◆ **REQUIRED ACTION**: Once the images are set aside, return every entry exactly.

━━━━━━━━━━━━━━━━

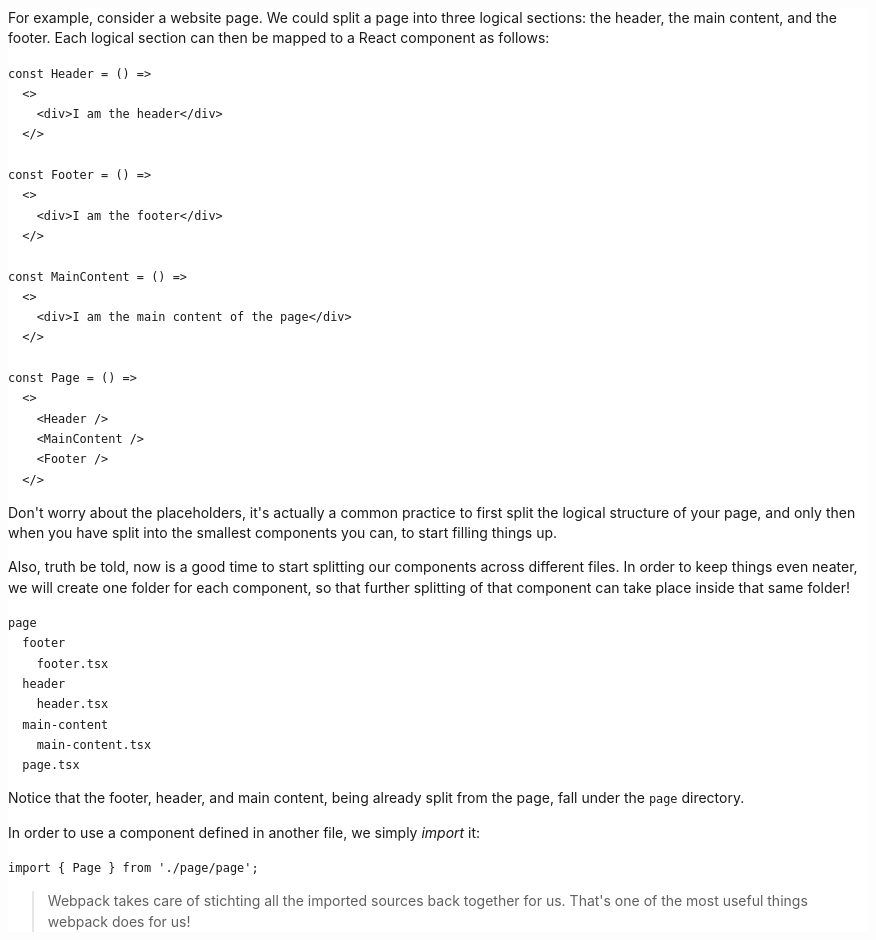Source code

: For example, consider a website page. We could split a page into three logical sections: the header, the main content, and the footer. Each logical section can then be mapped to a React component as follows:

```tsx
const Header = () =>
  <>
    <div>I am the header</div>
  </>

const Footer = () =>
  <>
    <div>I am the footer</div>
  </>  

const MainContent = () =>
  <>
    <div>I am the main content of the page</div>
  </>  

const Page = () =>
  <>
    <Header />
    <MainContent />
    <Footer />
  </>  
```

Don't worry about the placeholders, it's actually a common practice to first split the logical structure of your page, and only then when you have split into the smallest components you can, to start filling things up.

Also, truth be told, now is a good time to start splitting our components across different files. In order to keep things even neater, we will create one folder for each component, so that further splitting of that component can take place inside that same folder!

```sh
page
  footer
    footer.tsx
  header
    header.tsx
  main-content
    main-content.tsx
  page.tsx
```

Notice that the footer, header, and main content, being already split from the page, fall under the `page` directory.

In order to use a component defined in another file, we simply _import_ it:

```tsx
import { Page } from './page/page';
```

> Webpack takes care of stichting all the imported sources back together for us. That's one of the most useful things webpack does for us!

━━━━━━━━━━━━━━━━

◆ **RESPONSE FOR THIS EXERCISE**:
Source code

: For example, consider a website page. We could split a page into three logical sections: the header, the main content, and the footer. Each logical section can then be mapped to a React component as follows:

```tsx
const Header = () =>
  <>
    <div>I am the header</div>
  </>

const Footer = () =>
  <>
    <div>I am the footer</div>
  </>  

const MainContent = () =>
  <>
    <div>I am the main content of the page</div>
  </>  

const Page = () =>
  <>
    <Header />
    <MainContent />
    <Footer />
  </>  
```

Don't worry about the placeholders, it's actually a common practice to first split the logical structure of your page, and only then when you have split into the smallest components you can, to start filling things up.

Also, truth be told, now is a good time to start splitting our components across different files. In order to keep things even neater, we will create one folder for each component, so that further splitting of that component can take place inside that same folder!

```sh
page
  footer
    footer.tsx
  header
    header.tsx
  main-content
    main-content.tsx
  page.tsx
```

Notice that the footer, header, and main content, being already split from the page, fall under the `page` directory.

In order to use a component defined in another file, we simply _import_ it:

```tsx
import { Page } from './page/page';
```

> Webpack takes care of stichting all the imported sources back together for us. That's one of the most useful things webpack does for us!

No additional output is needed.